Home Sweet Harlem swings
Renee Minus White | 7/28/2016, 10:56 a.m.
Home Sweet Harlem Restaurant was the place to be last Thursday night. Located at 1528 Amsterdam Ave., New York, N.Y., just off the corner of West 135th Street, the place was jumping with tenor saxophone player Chris Johnson’s Trio, featuring Fukushi Tainaka on drums and Lauren Hendrix on bass playing “all that jazz.” Special guests included “What’s Eating Harlem” host and producer Vanessa Tyler and new fashion designer Sadia Hayden, founder and designer of the ENY collection.
Donna Lewis opened Home Sweet Harlem at this location in 2013. The American restaurant’s original location was on West 135th Street, between Seventh and Lenox avenues until 2007. Today, Home Sweet Harlem offers a specialized catering service along with their unique farm-to-table menu of fresh foods.
“When I first moved to Harlem over 20 years ago, I wasn’t satisfied with the menus in most neighborhood restaurants and local food markets,” Lewis recalled.
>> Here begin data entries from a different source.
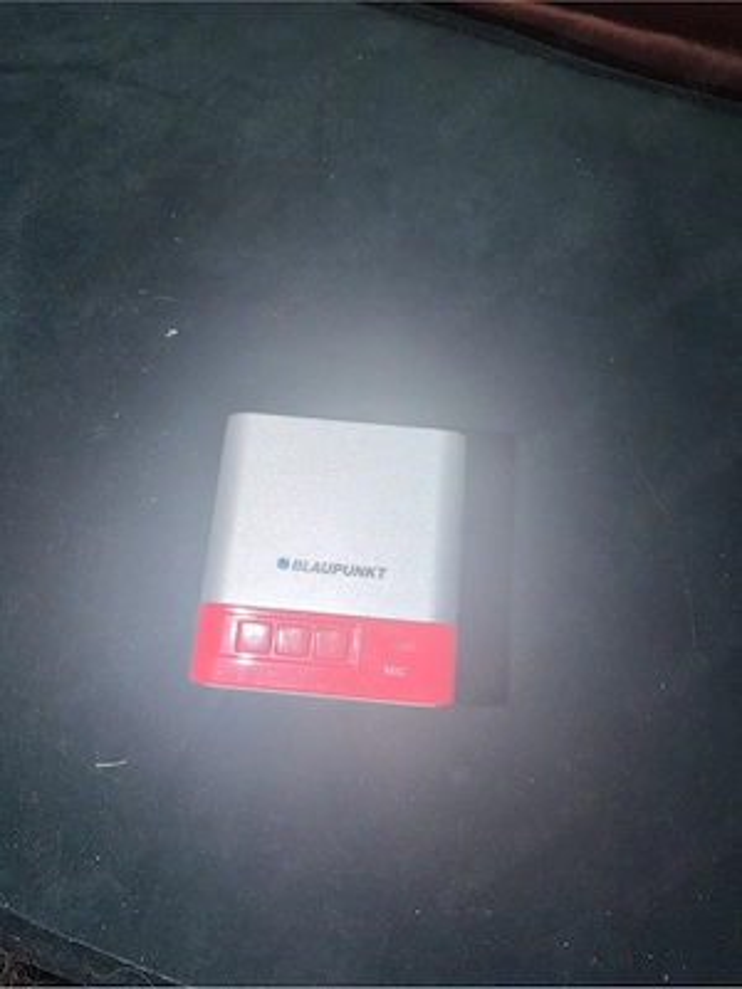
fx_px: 686
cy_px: 494
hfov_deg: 56.8
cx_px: 371
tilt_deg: -68.3
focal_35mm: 24
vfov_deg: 71.6
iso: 16
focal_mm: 2.22
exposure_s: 1/74
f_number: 2.2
She yearned for crunchy foods. Her grandparents grew up on a farm and they introduced her to good home cooking and lots of fresh vegetables. Lewis loves to cook and often pitches in at the restaurant to help in the kitchen, especially when it’s busy. On weekends, from 9 a.m. to 4 p.m., Home Sweet Harlem serves delicious brunches. They also display art by local artists.
During the performance, Tyler was recording her next show. A native New Yorker, Tyler has dreamed of being on TV ever since she was 11 years old. She was talking about the new book, “Maybe: My Memoirs,” a story of a young Black girl growing up in the Bronx who became a member of The Chantels.
Hayden stopped by to show her new line of sportswear called ENY by Sadia Hayden. Raised in Pontiac, Mich., Hayden now lives in Queens. Her unisex street wear collection is filled with sweat pants and hoodies that are dedicated to bringing awareness to gun violence and helping to end it in American cities. One of her midriff hoodie styles has holes that are trimmed with silver on the bottom to represent many of the victims. There are also crewneck sweaters, jogging pants, long and short pretty print dresses and tunic tops. Her clothes come in sizes small, medium and up to 3X.